Document passage:
------------------------------
Personal information
- Date of birth: 1 February 1986 (age 39)
- Place of birth: Reggio Emilia, Italy
- Height: 1.82 m (6 ft 0 in)
- Position(s): Left back, Centre-back, Left winger

Team information
- Current team: Reggiana (U17 coach)

Youth career
- Reggiana

Senior career*
- Years: Team / Apps / (Gls)
- 2003–2008: Bologna / 43 / (0)
- 2003–2005: → Reggiana (loan) / 16 / (1)
- 2008–2011: Reggina / 85 / (1)
- 2011–2014: Sampdoria / 72 / (2)
- 2014–2015: Parma / 22 / (1)
- 2015–2017: Empoli / 50 / (3)
- 2017–2019: Benevento / 21 / (0)
- 2019–2021: Reggiana / 29 / (1)

International career
- 2003–2004: Italy U-18 / 7 / (0)
- 2004–2005: Italy U-19 / 11 / (1)
- 2005–2006: Italy U-20 / 2 / (0)

Managerial career
- 2021–: Reggiana (U17)

= Andrea Costa (footballer) =

Italian footballer (born 1986)

Andrea Costa (born 1 February 1986) is an Italian football coach and a former player who played as a defender or midfielder. He is the coach of Under-17 squad of Reggiana.

==Club career==
===Reggiana===
Costa started his career at hometown club Reggiana of Serie C1.

===Bologna===
He was signed by Bologna in summer 2003 in co-ownership deal, but reported to squad in January 2005, which he already made 16 appearances for Reggiana.
------------------------------
Dataset content:
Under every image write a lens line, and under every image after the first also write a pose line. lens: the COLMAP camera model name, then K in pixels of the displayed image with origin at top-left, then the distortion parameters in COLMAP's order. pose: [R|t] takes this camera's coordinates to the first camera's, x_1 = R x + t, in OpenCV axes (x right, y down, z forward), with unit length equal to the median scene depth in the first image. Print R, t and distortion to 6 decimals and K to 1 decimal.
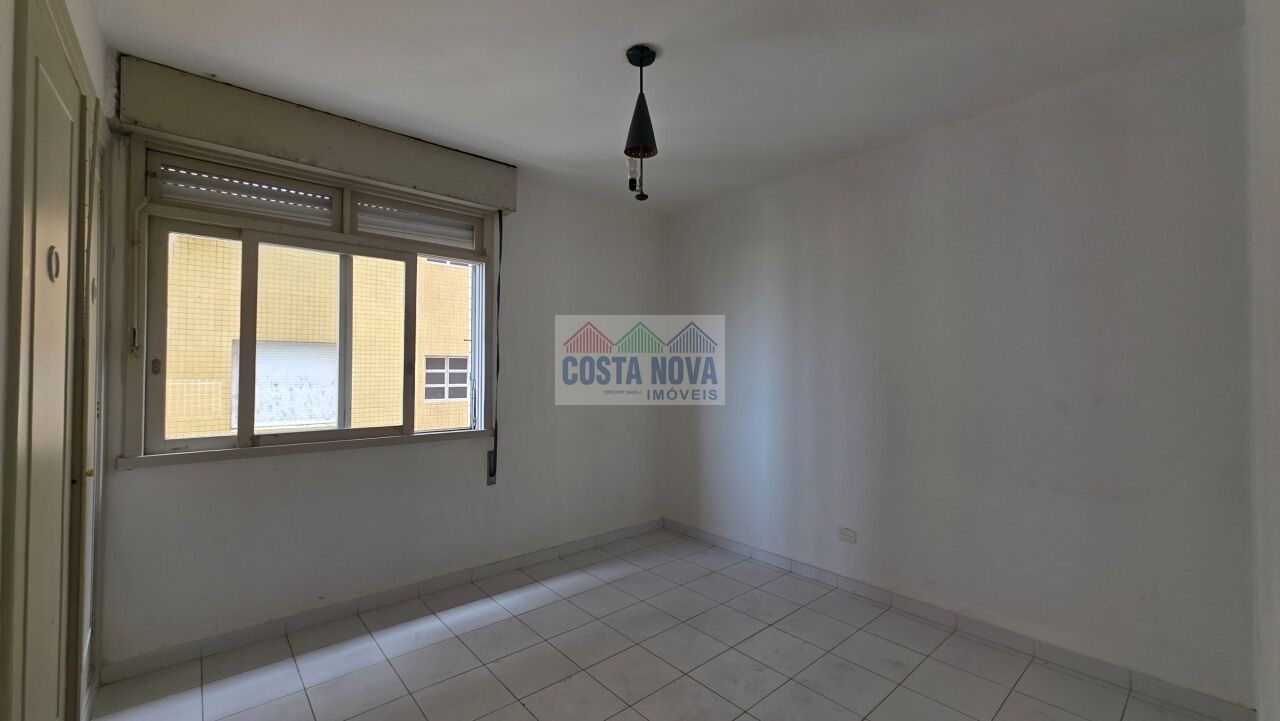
------------------------------
What you need to do:
[1] In the Andrea Costa profile, which club signed him in summer 2003?
[2] Rewrite the part of the Andrea Costa profile that opens with the words containing "Team information" and closes with "Empoli / 50 / (3)", changing "Sampdoria" to "UC Sampdoria".

Response list:
[1] Bologna signed him in summer 2003.

[2]
Team information
- Current team: Reggiana (U17 coach)

Youth career
- Reggiana

Senior career*
- Years: Team / Apps / (Gls)
- 2003–2008: Bologna / 43 / (0)
- 2003–2005: → Reggiana (loan) / 16 / (1)
- 2008–2011: Reggina / 85 / (1)
- 2011–2014: UC Sampdoria / 72 / (2)
- 2014–2015: Parma / 22 / (1)
- 2015–2017: Empoli / 50 / (3)